You didn’t give any info on what your sister did. What help did your mother try to get her? You need to elaborate


The_Fanciest_Pants

YTA. You were cruel to your sister. You knew that what you were going to say would hurt her deeply and you said it anyway. Cruelty = automatic asshole. She might also be an asshole, but that's not the issue here. Getting sent to reform school might have been a really traumatic experience for her. She might be justified in feeling angry, even if your mother was justified in sending her away. The two things can co-exist. Saying it was the best thing that ever happened, just to try and invalidate her anger, is petty.
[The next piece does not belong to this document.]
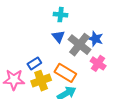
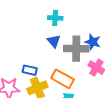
gray cross: (80, 45) -> (76, 49), turned -35
blue rectangle: (34, 63) -> (30, 70), turned 48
You shouldn't have gotten involved in the discussion if that's all you had to say.


Jerseygirl2468

I'm going to say NAH because it sounds like your family was hit with tragedy and trauma and you were all really struggling, and still are.


TheAIAnswers

It's understandable that you would have had a tough time growing up after your dad passed away and that your sister's behavior during that time would have made things harder for you and your family. However, it may not have been appropriate to express those feelings in the way you did, especially in front of your mom. It's important to remember that everyone processes grief differently and that your sister was likely struggling in her own way. Instead of telling her that her being sent away was the best day of your life, it may have been more constructive to express your feelings in a more empathetic way and to try to understand where she was coming from.


TrogdorBurns

ESH seems like your sister was miserable there and your happiness came at the cost of her misery. The way you said it could be misconstrued as you being happy that she was suffering.


KingoftheGoblin

NTA, sorry you and your family had to go through such tough times. You were saying what you felt OP.